Der Stellvertreter des Prüfstellenleiters übernimmt, was die Belange der Prüfstelle betrifft, die tägliche Betreuung der Aufgaben vor Ort; zudem ist auch er im gleichen Sinne wie der Prüfstellenleiter mit der Vergabe und Betreuung von Studien- und Diplomarbeiten betraut.

Haushalt
Die Prüfstelle erhebt für die von ihr gemäß § 5 der Fahrzeugteileverordnung durchzuführenden Prüfungen und die aufgrund der Prüfungen gefertigten Gutachten Gebühren. Für die Prüfung der verschiedenen Beleuchtungskörper und Signaleinrichtungen sind jeweils Pauschalpreise festgelegt. Die Gebühren werden mit dem Kraftfahrt-Bundesamt abgestimmt und von Zeit zu Zeit an die allgemeine Kostenentwicklung angepaßt.

Technisch-wissenschaftliche Untersuchungen, die die Prüfstelle im Auftrag Dritter durchführt, werden je nach Aufwand und auf der Basis eines entsprechenden Angebots abgerechnet.

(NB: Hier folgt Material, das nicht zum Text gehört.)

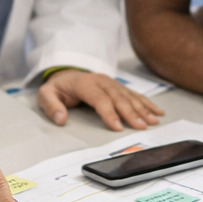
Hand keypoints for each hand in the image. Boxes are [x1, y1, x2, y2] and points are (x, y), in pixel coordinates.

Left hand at [37, 70, 164, 130]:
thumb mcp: (45, 94)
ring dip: (142, 109)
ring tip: (152, 121)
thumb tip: (61, 119)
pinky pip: (134, 95)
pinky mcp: (118, 87)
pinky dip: (146, 103)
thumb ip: (51, 106)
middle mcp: (101, 81)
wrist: (66, 74)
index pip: (99, 99)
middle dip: (131, 112)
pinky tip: (157, 111)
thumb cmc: (58, 88)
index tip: (118, 127)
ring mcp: (111, 83)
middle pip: (118, 97)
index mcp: (84, 83)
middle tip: (141, 126)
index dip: (109, 113)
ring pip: (129, 96)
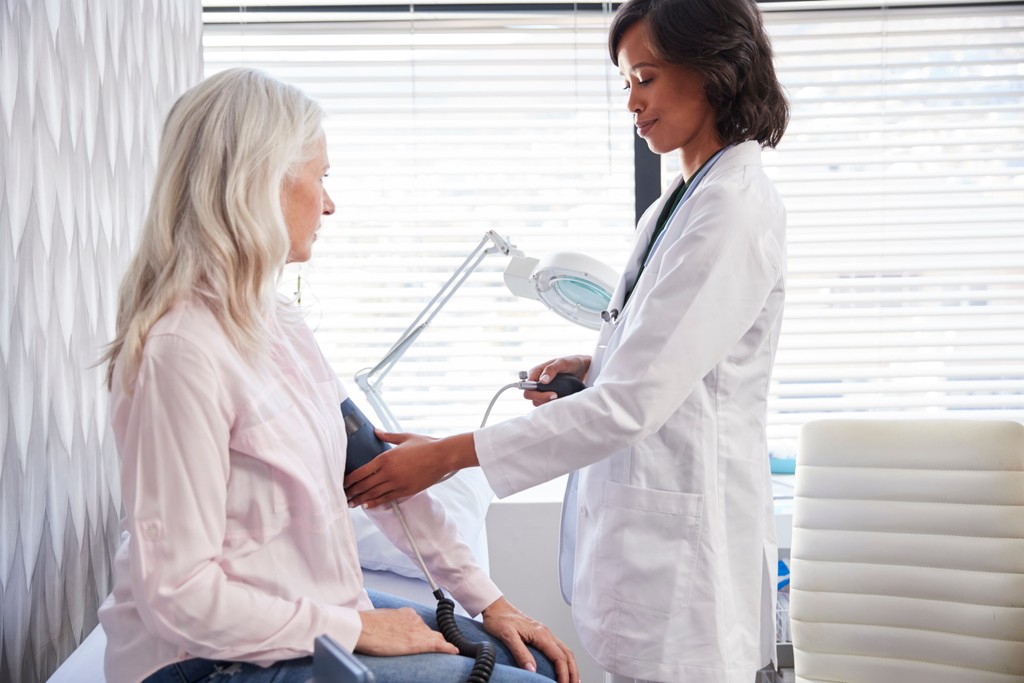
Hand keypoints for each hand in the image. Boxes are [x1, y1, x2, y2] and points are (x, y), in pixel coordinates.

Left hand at [344, 431, 475, 508]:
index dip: (349, 480)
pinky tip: (368, 505)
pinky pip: (387, 499)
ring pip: (374, 494)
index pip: (361, 472)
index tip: (342, 483)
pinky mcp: (406, 490)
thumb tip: (375, 431)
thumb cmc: (425, 444)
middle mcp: (388, 472)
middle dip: (352, 492)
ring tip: (351, 504)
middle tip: (342, 497)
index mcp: (385, 458)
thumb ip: (387, 435)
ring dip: (361, 499)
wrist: (443, 456)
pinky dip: (376, 502)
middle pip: (364, 485)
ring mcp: (397, 483)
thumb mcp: (404, 437)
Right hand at [356, 607, 458, 655]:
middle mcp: (415, 620)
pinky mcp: (419, 643)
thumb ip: (389, 624)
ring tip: (447, 652)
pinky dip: (448, 648)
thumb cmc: (366, 624)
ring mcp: (418, 631)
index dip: (423, 633)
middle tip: (437, 647)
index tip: (423, 638)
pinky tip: (454, 652)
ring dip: (440, 645)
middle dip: (434, 639)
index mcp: (406, 614)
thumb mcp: (380, 619)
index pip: (420, 624)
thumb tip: (386, 631)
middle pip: (430, 632)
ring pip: (436, 638)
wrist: (363, 628)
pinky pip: (439, 645)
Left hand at [481, 598, 578, 682]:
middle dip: (573, 672)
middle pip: (567, 654)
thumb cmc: (499, 619)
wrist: (495, 607)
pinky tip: (562, 668)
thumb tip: (532, 670)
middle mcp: (546, 633)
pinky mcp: (541, 635)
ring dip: (571, 667)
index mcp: (541, 634)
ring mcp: (545, 633)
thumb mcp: (507, 636)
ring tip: (572, 680)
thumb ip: (520, 652)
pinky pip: (558, 648)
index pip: (559, 657)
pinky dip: (564, 660)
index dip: (564, 673)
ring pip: (565, 651)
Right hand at [523, 355, 590, 406]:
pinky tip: (561, 398)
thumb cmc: (571, 362)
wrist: (583, 369)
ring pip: (538, 402)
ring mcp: (543, 390)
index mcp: (536, 372)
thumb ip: (552, 369)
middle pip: (530, 396)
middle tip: (556, 396)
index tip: (553, 393)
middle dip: (542, 398)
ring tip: (560, 396)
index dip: (536, 393)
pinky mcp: (549, 395)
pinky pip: (546, 404)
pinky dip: (553, 404)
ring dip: (548, 402)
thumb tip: (542, 380)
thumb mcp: (562, 363)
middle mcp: (537, 381)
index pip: (527, 387)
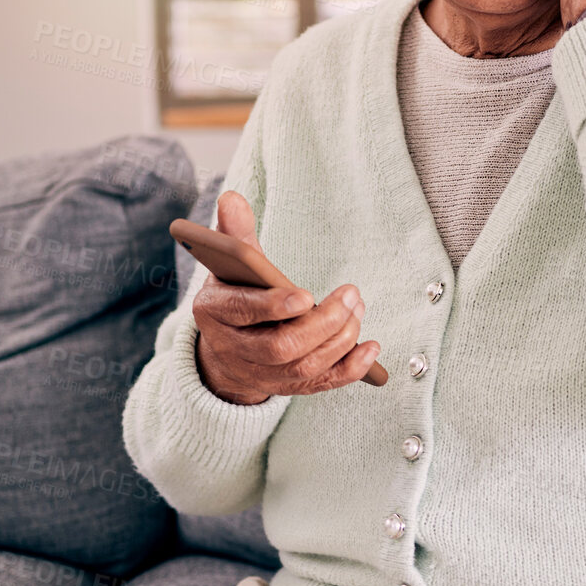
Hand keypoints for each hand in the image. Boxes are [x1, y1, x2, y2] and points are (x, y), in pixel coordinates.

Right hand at [191, 191, 384, 404]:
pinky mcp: (285, 387)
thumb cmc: (236, 294)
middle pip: (279, 348)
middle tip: (351, 295)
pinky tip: (370, 349)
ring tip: (358, 310)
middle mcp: (234, 348)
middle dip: (321, 324)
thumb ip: (235, 232)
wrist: (225, 347)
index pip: (241, 311)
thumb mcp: (230, 263)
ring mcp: (260, 373)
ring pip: (301, 368)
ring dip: (338, 341)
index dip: (273, 307)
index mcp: (214, 311)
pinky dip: (349, 370)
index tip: (306, 295)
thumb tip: (232, 198)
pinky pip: (319, 385)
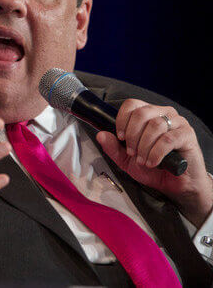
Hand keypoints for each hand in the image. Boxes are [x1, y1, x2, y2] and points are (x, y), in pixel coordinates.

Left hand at [96, 99, 212, 225]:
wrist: (175, 184)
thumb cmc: (152, 168)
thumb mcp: (126, 159)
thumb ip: (112, 147)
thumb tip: (100, 135)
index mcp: (148, 114)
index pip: (131, 104)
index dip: (122, 120)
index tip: (120, 137)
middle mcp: (163, 113)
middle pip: (141, 113)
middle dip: (132, 135)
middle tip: (132, 152)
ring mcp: (178, 122)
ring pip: (155, 126)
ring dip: (144, 146)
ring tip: (142, 160)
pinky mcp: (188, 135)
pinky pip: (168, 139)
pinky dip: (156, 152)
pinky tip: (152, 163)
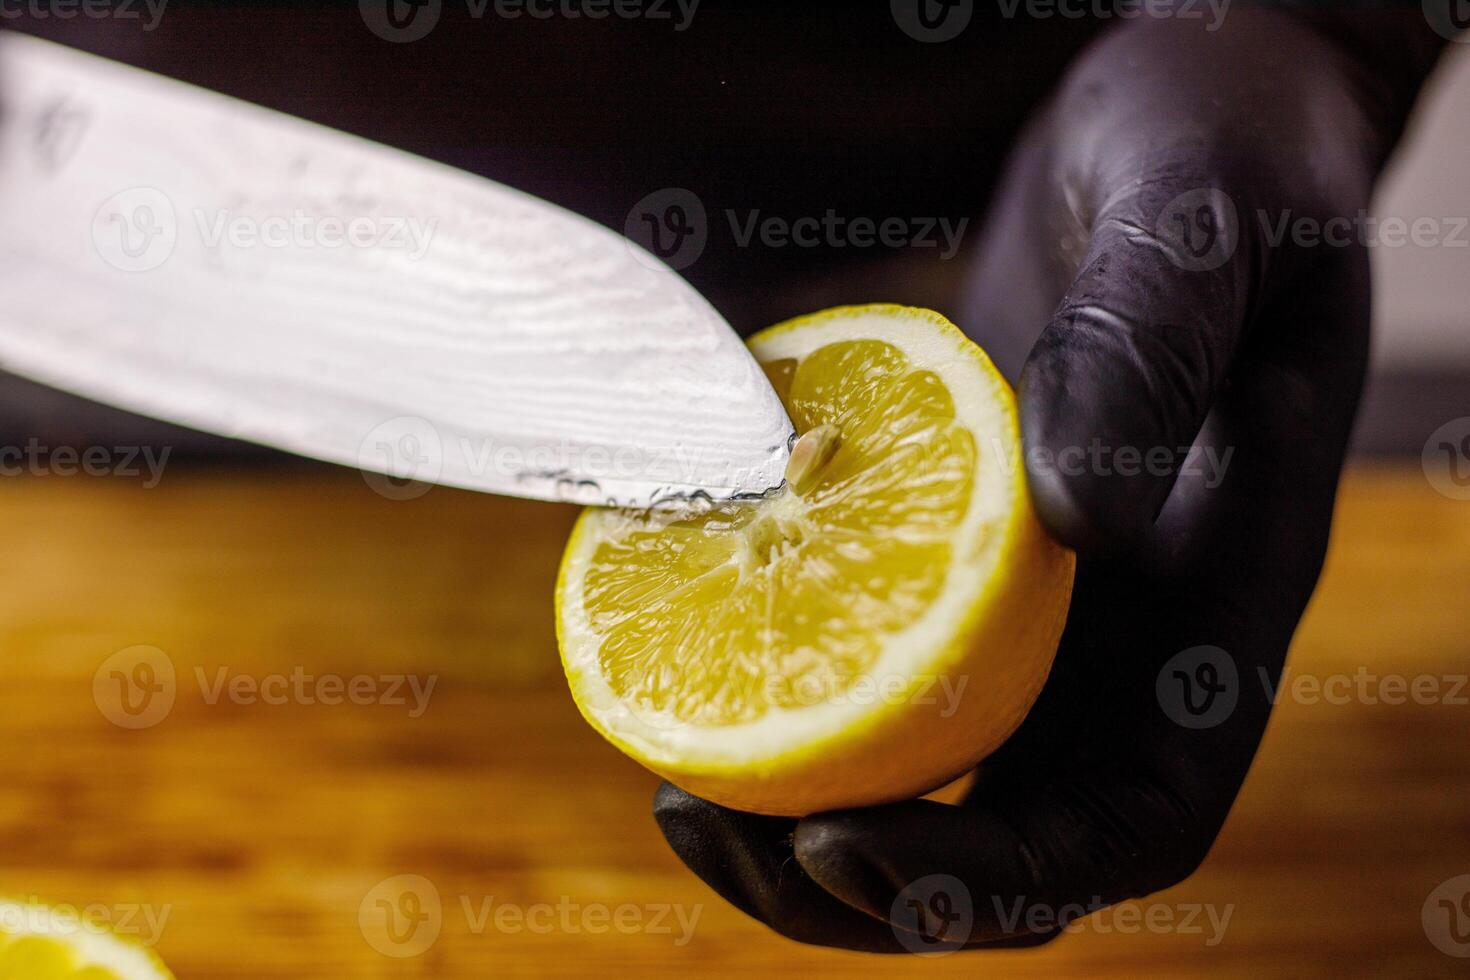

Diese Einnahmen dienen zur Finanzierung der Personal und Sachkosten (Ausnahme: Personalkosten des Prüfstellenleiters). Im übrigen wird eine finanzielle Reserve vorgehalten, um unvorgesehene Entwicklungen abzusichern.

Im übrigen ist die Prüfstelle ein Teil des Lichttechnischen Institutes der Universität Karlsruhe. Die Universität Karlsruhe ist eine Körperschaft des öffentlichen Rechts. Die Mittel für Forschung und Lehre werden, geregelt durch den Haushaltsplan des Landes BadenWürttemberg der Bundesrepublik Deutschland, von der öffentlichen Hand zur Verfügung gestellt.

Zur Bedeutung der Prüfstelle
Die Arbeit der Prüfstelle dient in erster Linie der Sicherheit im Verkehr und liegt insofern im öffentlichen Interesse.

Im Hinblick auf die wirtschaftliche Bedeutung der Automobil- und Zubehörindustrie der Bundesrepublik und insbesondere in Baden-Württemberg spielt der Sicherheitsstandard der Fahrzeuge eine entscheidende Rolle. Hierzu gehört ein entsprechend hoher Standard im Prüf- und Zulassungswesen und hieran hat die Prüfstelle einen wesentlichen Anteil.

Darüber hinaus vertritt die Prüfstelle auf dem Kfz-Sektor bzw. dem Gebiet der Verkehrsbeleuchtung das Lichttechnische Institut als Institut der Universität bis weit über die Grenzen der Bundesrepublik hinaus. Durch zahlreiche Verbindungen zu Industrie und Behörden im In und Ausland (27 ECE-Staaten) sowie durch die aktive Mitarbeit in vielen maßgebenden nationalen und internationalen Gremien für wissenschaftliche, technische und gesetzgeberische Belange nimmt die Prüfstelle unter dem Namen LTIK (Lichttechnisches Institut Karlsruhe) entscheidenden Einfluß auf das gesamte Gebiet der sicherheitsrelevanten Automobilbeleuchtung.

Schließlich leistet die Prüfstelle Beiträge zur Ausbildung und Forschung auf lichttechnischen Gebiet durch Diplom-Arbeiten, Vorlesungen und Seminarbeiträge, Bereitstellung von Meßeinrichtungen in Zusammenarbeit mit den Arbeitsgruppen im Institut. Nicht zuletzt ermöglichen die Kontakte der Prüfstelle zur Industrie, Behörde und Organisation die Einwerbung von Drittmitteln für das Institut.

Zusammen mit dem Lichttechnischen Institut, das mit seinem nahezu 75-jährigen Bestehen mit zu den ältesten Instituten dieses Fachbereiches in der Welt zählt, trägt die Prüfstelle dazu bei, den Namen des Instituts in alle Welt hinauszutragen und bekannt zu machen.